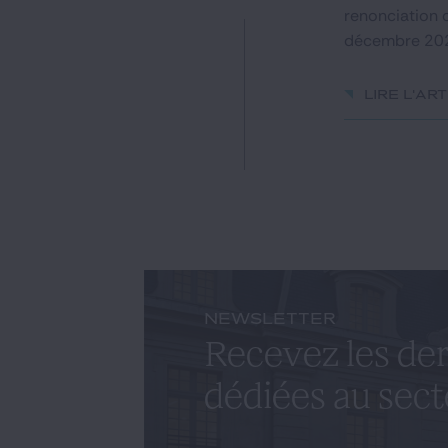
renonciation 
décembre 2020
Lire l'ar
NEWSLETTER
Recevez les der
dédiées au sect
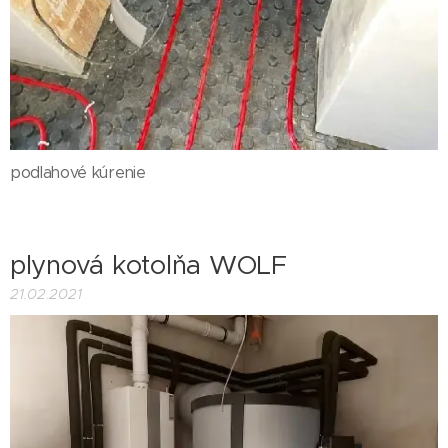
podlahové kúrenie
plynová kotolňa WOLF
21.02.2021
━━━━━━━━━━━━━━━━
Problem statement:
Rewrite the text of both entries with "NEWSLETTER" changed to "BULLETIN" and every other line left as it is. Leave out the pictures.

Solved problem:
renonciation 
décembre 2020
Lire l'ar
BULLETIN
Recevez les der
dédiées au sect
podlahové kúrenie
plynová kotolňa WOLF
21.02.2021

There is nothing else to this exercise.